begin PASSAGE GIVEN
The important thing is when the time came, on fourth and one from their own 34 with only some five minutes remaining, they got a three-yard run from Frank Gore.

The important thing is the next play Kaepernick connected with Anquan Boldin for 29 yards, and when Redskins safety Ryan Clark was called for unnecessary roughness for his hit on Boldin the ball was on the Washington 19.

“We’ve got to make plays when they’re there,” said Bruce Miller, the Niner fullback. “Today, especially late in the game, we made them.”

That’s what winners do, of course. Even when they turn the ball over three times. Even when they give up 136 net yards rushing.

“That’s one thing about this team, and I applaud them for their efforts to keep going when it gets tough,” said tight end Vernon Davis. “We fought. We stayed in there, and we pulled it off.”  

Up north, the Seahawks were beating the division-leading Cardinals, 19-3. Then Thursday they’ll be in Santa Clara. If the Niners are going to the postseason it’s a game they have to win, because later they play up in Seattle where they never win.

Yet what might happen concerned the Niners less than what did happen, the victory over the Skins. 

“We win these kind of games by any means necessary,” said Niners coach Jim Harbaugh. “When you (turn the ball over), it’s about the team sticking together.

“We turned the ball over, and some teams will hang their heads when that happens. But that’s not what this team’s about. This team’s about each other. They’re about the team, the team, the team. Not into criticizing each other. We’re not into badmouthing each other, talking about each other. We’re into lifting each other up. Guys just kept playing and fighting. That’s what good teams do.”
end PASSAGE GIVEN
begin DATASET EXTRACT
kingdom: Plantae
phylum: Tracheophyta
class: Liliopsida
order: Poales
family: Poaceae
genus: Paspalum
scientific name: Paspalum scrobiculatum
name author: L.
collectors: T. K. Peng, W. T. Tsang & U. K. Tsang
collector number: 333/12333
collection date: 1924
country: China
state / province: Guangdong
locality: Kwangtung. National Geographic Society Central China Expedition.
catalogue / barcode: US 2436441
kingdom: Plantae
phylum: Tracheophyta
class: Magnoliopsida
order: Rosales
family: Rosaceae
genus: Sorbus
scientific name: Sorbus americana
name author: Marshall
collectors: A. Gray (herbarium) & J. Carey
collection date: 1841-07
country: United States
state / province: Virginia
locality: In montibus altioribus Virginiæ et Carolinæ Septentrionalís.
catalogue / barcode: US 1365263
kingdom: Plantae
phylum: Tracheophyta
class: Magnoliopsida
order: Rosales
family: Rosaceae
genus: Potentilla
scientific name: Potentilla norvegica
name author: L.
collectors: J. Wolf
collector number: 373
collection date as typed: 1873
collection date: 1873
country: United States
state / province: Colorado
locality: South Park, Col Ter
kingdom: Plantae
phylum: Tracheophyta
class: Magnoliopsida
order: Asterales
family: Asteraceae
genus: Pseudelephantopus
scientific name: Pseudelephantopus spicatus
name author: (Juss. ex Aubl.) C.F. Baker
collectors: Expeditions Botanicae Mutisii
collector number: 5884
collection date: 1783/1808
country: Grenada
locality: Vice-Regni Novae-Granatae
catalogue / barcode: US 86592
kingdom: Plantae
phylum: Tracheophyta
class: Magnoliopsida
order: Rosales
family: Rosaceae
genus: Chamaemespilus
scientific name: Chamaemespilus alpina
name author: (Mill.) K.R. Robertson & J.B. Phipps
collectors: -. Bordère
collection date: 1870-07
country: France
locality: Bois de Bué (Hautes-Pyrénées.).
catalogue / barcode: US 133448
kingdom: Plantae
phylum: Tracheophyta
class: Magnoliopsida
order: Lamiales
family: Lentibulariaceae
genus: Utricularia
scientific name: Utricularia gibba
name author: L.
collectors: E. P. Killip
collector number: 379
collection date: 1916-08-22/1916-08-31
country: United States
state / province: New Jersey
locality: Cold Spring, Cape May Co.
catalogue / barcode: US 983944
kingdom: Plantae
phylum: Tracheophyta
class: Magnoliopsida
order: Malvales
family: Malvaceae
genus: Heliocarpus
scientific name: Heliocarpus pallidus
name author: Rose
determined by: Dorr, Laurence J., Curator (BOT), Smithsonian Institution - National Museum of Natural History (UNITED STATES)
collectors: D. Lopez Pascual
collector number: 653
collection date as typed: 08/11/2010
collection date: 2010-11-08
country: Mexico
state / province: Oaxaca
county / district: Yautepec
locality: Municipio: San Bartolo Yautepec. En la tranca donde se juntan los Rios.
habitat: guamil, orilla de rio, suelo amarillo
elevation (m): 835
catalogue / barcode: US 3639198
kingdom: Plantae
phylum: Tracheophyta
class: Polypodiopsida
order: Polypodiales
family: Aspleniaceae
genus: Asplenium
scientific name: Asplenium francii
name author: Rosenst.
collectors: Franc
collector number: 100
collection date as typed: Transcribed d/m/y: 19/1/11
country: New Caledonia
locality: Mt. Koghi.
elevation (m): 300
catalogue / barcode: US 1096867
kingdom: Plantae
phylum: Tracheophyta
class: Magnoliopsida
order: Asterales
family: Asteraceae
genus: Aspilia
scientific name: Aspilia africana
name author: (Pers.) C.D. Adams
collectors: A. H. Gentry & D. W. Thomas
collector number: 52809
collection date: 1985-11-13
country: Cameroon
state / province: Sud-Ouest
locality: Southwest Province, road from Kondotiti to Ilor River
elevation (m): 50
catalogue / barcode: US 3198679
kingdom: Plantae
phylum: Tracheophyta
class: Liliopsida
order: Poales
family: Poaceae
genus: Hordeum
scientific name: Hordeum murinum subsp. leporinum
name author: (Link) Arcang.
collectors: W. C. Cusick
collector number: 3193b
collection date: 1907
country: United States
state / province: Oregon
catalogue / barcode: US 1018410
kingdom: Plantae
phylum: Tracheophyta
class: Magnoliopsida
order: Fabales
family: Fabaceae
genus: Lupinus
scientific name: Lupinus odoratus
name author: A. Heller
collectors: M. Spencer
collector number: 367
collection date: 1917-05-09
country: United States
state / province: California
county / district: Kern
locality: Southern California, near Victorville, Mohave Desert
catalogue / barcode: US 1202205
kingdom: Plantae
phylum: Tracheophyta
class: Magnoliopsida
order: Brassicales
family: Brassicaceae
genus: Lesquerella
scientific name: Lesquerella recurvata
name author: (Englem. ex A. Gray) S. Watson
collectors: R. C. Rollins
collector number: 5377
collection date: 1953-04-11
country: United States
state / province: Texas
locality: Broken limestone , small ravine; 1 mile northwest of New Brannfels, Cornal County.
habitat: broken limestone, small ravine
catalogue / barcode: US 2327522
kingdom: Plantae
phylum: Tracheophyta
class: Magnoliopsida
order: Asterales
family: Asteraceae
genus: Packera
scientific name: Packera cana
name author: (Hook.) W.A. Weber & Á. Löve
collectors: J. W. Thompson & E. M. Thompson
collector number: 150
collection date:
end DATASET EXTRACT
Using the article about the Niners' win over the Redskins, decide whether each statement agrees with it. Answer yes or no for each, and quote the exact words from the article that decide it. 1. Frank Gore's run on fourth and one gained three yards. 2. Ryan Clark was called for unnecessary roughness for a hit on Vernon Davis. 3. The Niners turned the ball over three times. Nothing in the records is needed for this work.

1. Yes: "they got a three-yard run from Frank Gore."
2. No: "Redskins safety Ryan Clark was called for unnecessary roughness for his hit on Boldin"
3. Yes: "Even when they turn the ball over three times."